また、仕様は開発会社で決めると言っておきながら、知っていて当たり前の業務知識についてまったく不勉強でした。知識/勉強不足により、お客さまに確認すべきことが確認できていないことがありました。

⑦お客さまに理解いただけるドキュメントの不足

「価値創造契約」で開発したシステムは納品せず、当社の資産になるため、当社の開発者がわかるレベルの仕様書しか残してきませんでした。開発中は良かったのですが、運用が始まり、チケットを使ってシステムをより良いものにしていこうという段階になって、お客さまと共通認識を持つために必要な情報が不足しました。

上記と同様の理由で、お客さまが自分たちのシステムとして運用していくために、必要な情報が不足しました。お客さまは、自分たちの資産ではない(レンタルのような形態)とはいえ、システムを運用していく中で発生する課題を、「自分たちのシステム」として可能な限り自ら解決して使いこなしていきたいと考えていることがわかりました。しかし、お客さまに提供できるような資料を作っていませんでした。

⑧担当者変更に伴う進め方、考え方の擦り合わせの難しさ

「価値創造契約」はこれまでにない新しい契約であるため、途中でお客さまのシステム担当者が交代した場合、新しい担当者から理解を得るのが難しいです。

開発時は新しいものが段階的にできていく姿を見せながらお客さまの要望を取り入れていくため、加点法で評価していただけます。しかし、運用に入ったシステムは障害発生や過去のシステムと比較して使いづらくなったなど、減点法で評価されることが多いです。システムが運用に入ってからお客さまのシステム担当者が交代した場合、信頼を得るのが難しいことを実感しました。

⑨システム利用料に対する成果を求められる

「価値創造契約」ではシステムを初期費用 0 円で提供し、月々のサービス利用料という形で対価をいただいています。しかし、エンジニアの稼働に対する対価を支払うという考え方が抜けきらず、システムの運用に入ってから、対価に対してエンジニアの稼働が少ないという不満を抱かれるケースがありました。

⑩仕様確定や決裁に時間がかかるとチケットが失効する

チケットを使った対応を行う際に、仕様確定や決裁に時間がかかって開発開始が遅れたことによって、チケットが失効したことがありました(チケットの有効期限は 1 年)。

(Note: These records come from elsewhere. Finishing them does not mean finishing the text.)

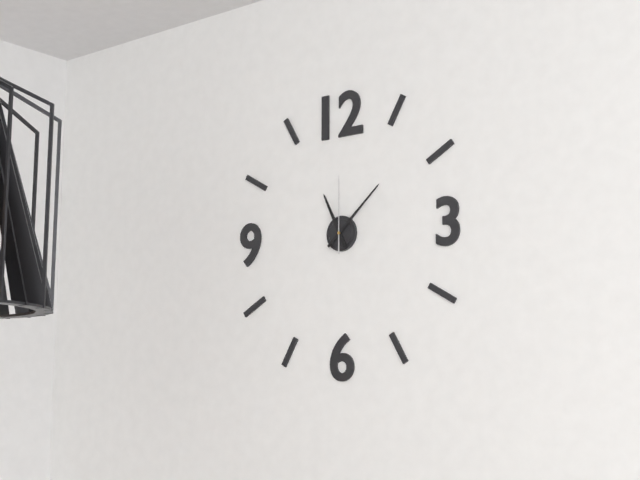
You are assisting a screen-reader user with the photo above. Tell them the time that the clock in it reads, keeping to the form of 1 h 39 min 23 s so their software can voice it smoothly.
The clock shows 11 h 08 min 00 s
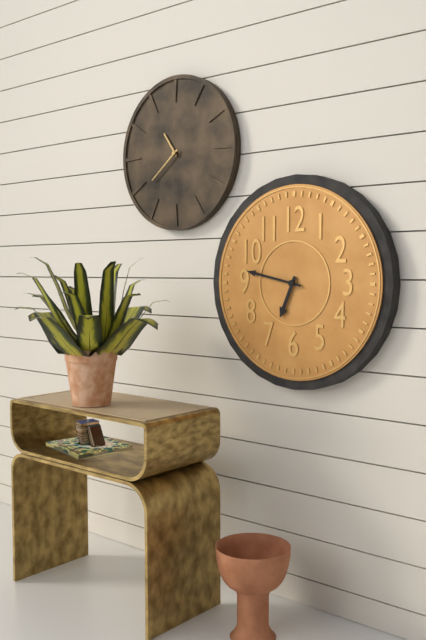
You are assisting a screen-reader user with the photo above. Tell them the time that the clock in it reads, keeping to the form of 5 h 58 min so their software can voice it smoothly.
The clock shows 6 h 47 min
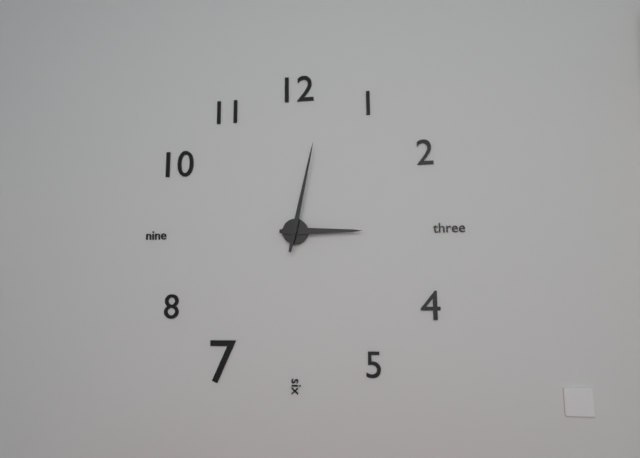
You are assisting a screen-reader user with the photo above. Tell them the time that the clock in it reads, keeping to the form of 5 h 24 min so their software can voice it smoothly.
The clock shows 3 h 02 min
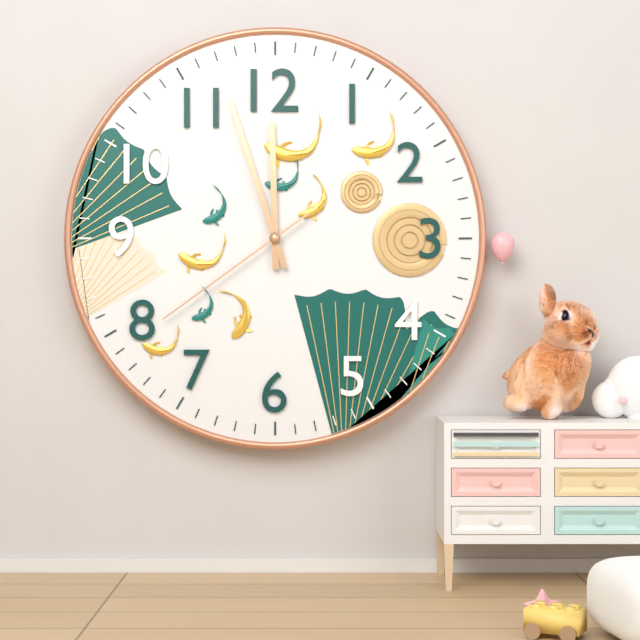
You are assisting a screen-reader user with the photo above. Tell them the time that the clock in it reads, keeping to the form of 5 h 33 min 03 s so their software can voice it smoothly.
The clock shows 11 h 57 min 39 s
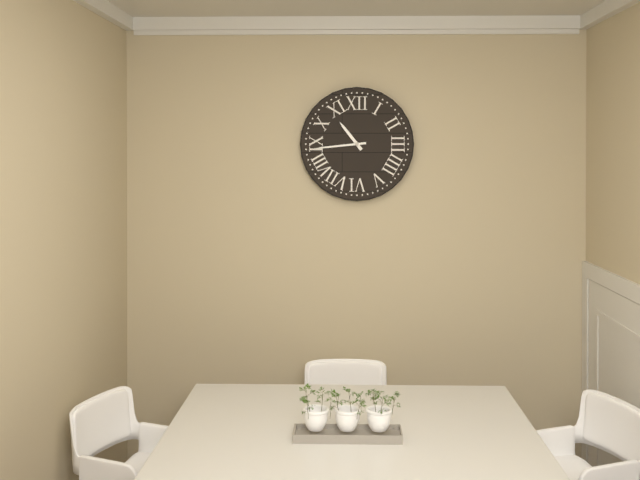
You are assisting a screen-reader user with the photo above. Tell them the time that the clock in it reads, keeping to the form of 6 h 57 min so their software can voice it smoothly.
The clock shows 10 h 44 min
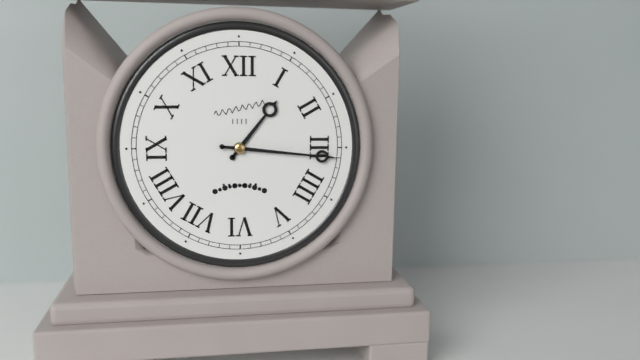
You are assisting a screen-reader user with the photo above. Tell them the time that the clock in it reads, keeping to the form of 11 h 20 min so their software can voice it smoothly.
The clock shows 1 h 16 min
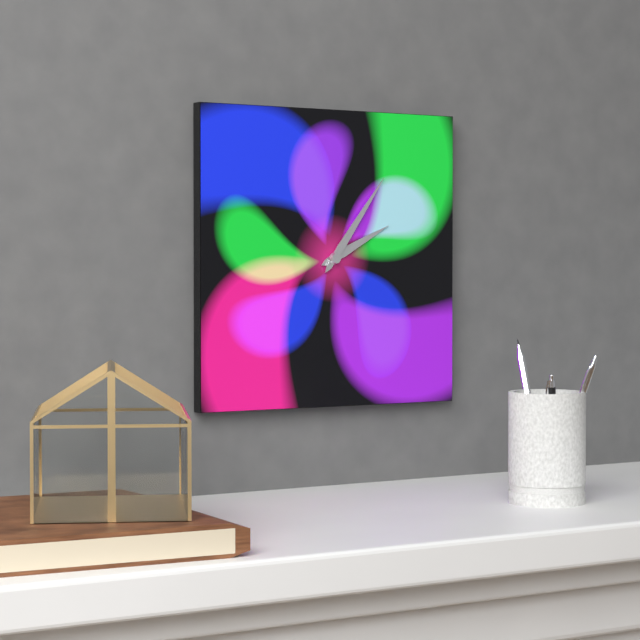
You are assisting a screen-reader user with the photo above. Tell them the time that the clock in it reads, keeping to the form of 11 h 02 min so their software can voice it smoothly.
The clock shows 2 h 06 min
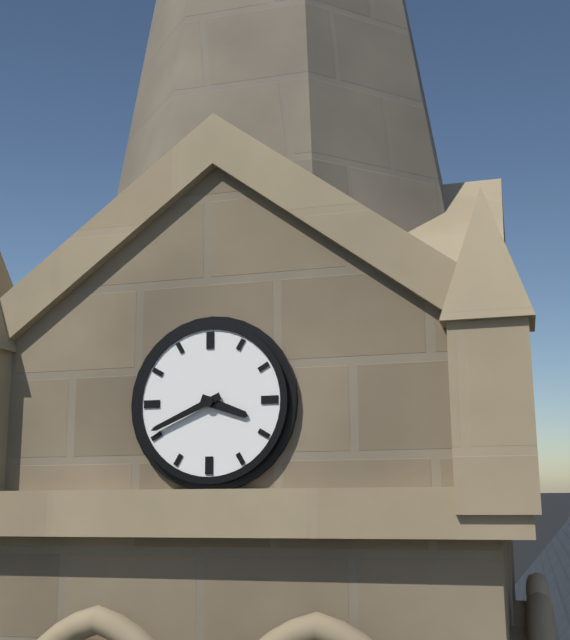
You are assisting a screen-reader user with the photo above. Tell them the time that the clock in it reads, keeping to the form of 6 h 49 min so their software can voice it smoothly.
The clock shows 3 h 41 min
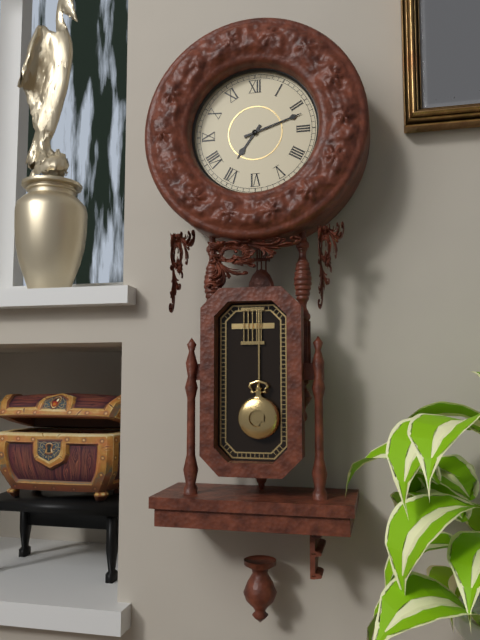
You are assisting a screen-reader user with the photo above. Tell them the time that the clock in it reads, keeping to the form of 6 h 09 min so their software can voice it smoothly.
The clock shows 7 h 12 min
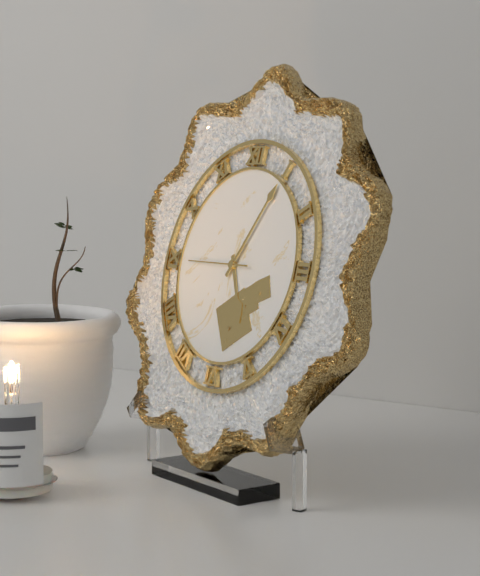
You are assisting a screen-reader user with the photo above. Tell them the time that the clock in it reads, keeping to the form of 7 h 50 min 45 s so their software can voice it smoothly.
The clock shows 5 h 05 min 45 s
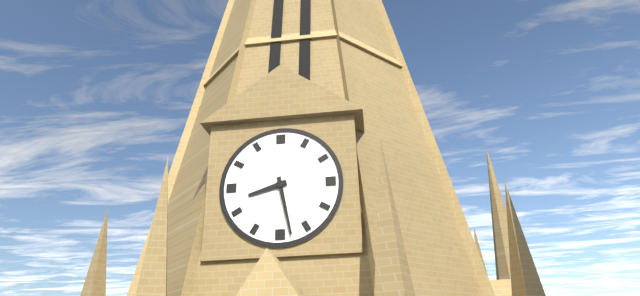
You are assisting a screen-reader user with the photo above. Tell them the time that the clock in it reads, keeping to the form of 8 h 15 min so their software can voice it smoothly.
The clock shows 8 h 28 min
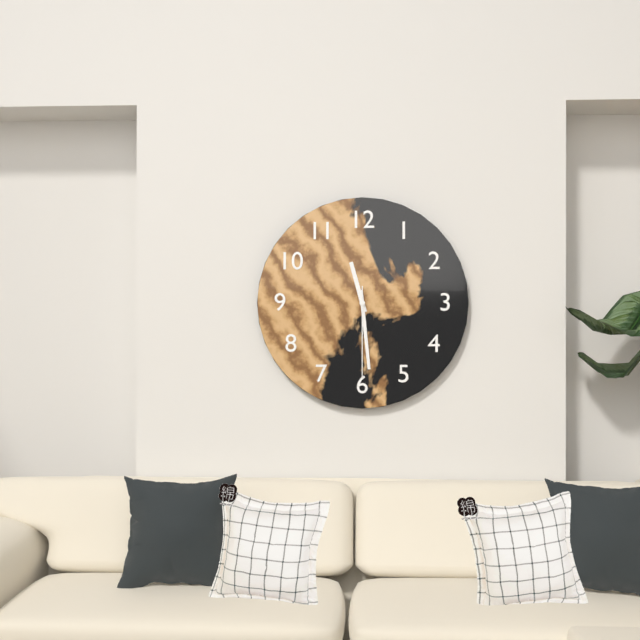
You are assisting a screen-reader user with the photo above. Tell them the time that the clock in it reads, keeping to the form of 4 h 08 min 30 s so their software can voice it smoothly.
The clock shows 11 h 29 min 30 s
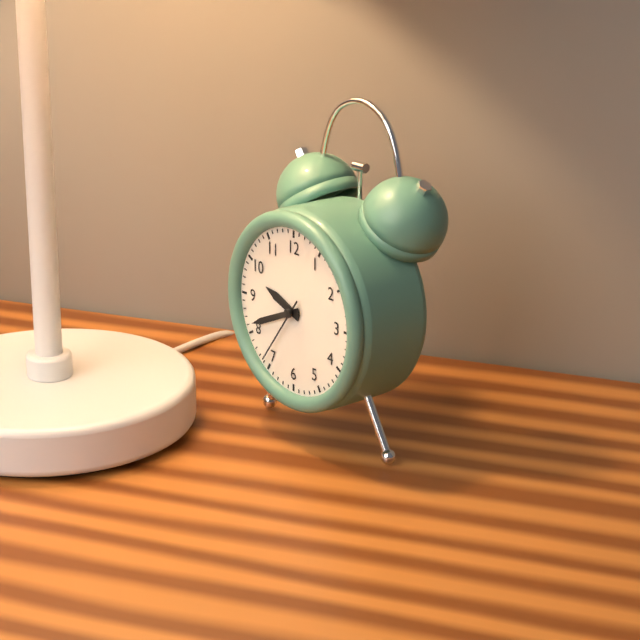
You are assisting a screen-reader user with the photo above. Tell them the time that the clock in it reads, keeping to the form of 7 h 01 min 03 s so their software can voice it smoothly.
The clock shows 9 h 41 min 36 s
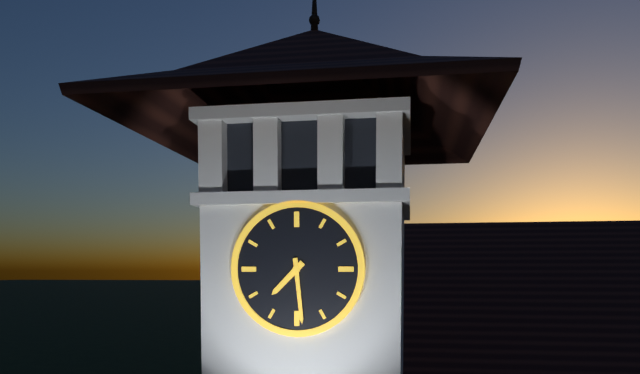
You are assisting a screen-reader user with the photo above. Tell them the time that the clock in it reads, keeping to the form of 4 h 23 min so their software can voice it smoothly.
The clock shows 7 h 29 min
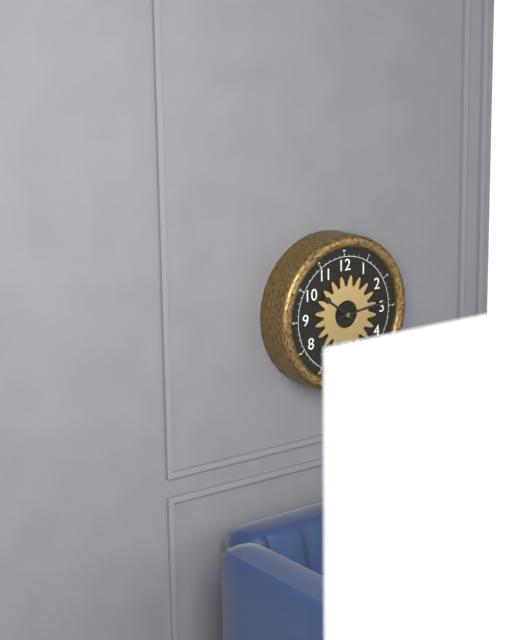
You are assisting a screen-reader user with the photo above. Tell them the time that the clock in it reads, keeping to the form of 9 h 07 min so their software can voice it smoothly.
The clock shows 10 h 14 min
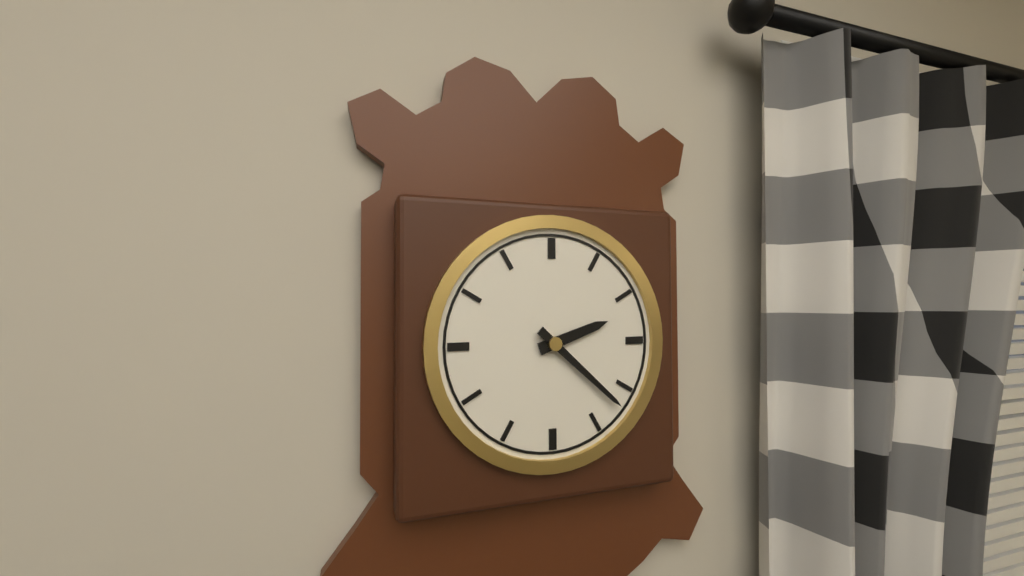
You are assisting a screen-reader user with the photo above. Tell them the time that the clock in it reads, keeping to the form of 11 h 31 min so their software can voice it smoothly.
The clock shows 2 h 22 min
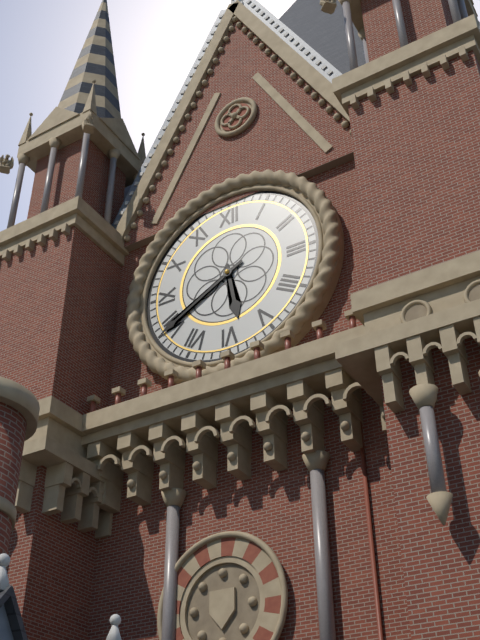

大きめの要望が発生したときには、仕様確定や決裁に時間がかかりチケットが失効する可能性が出てくるため、お客さまには要望を細かく区切って段階的な対応をお願いしました。しかし、段階的な対応を取った場合、受入テストや移行作業、システムの利用者への説明が何度も必要になり、お客さまに負担をかけるため、敬遠されることがありました。

「価値創造契約」の教訓

このような失敗を通して「価値創造契約」から多くのことを学びました。課題は大きく次の 3 つに分類されます。

  1. ニーズとサービスのミスマッチ
  2. ユーザから新しいサービスへの理解を得ることの難しさ
  3. 私たちのレベルアップの必要性

このうち、(1)の「ニーズとサービスのミスマッチ」が一番の失敗だったととらえています。当社のビジネス上の制約(解約されない長く使われるシステムをターゲットとすること)と「価値創造契約」に魅力を感じるターゲット(スタートアップのような事業)がミスマッチであり、受注につながっていない、つまりスケールしていないということです。前述のように「価値創造契約」の売上比率は全体のわずか 2%です。

(2)、(3)については「価値創造契約」に限定した話ではないと考えています。これらについては、これまでの経験を糧にすでに改善を実施しています。

なお、収益面では受託した 3 案件のトータルで黒字になっています(途中解約された案件は赤字ですが、3 案件トータルすると黒字です)。従来の受託開発の案件と比較しても、遜色のない利益を上げられるビジネスモデルであることは実証できたのですが、スケールしないことが課題であると言えます。

「価値創造契約」のこれから

サービス自体の見直しとコンセプトを守ること

「『価値創造契約』の教訓」に記載したとおり、「価値創造契約」にはニーズとサービスのミスマッチが発生しています。ニーズを見極め、サービス自体を改良していく必要があります。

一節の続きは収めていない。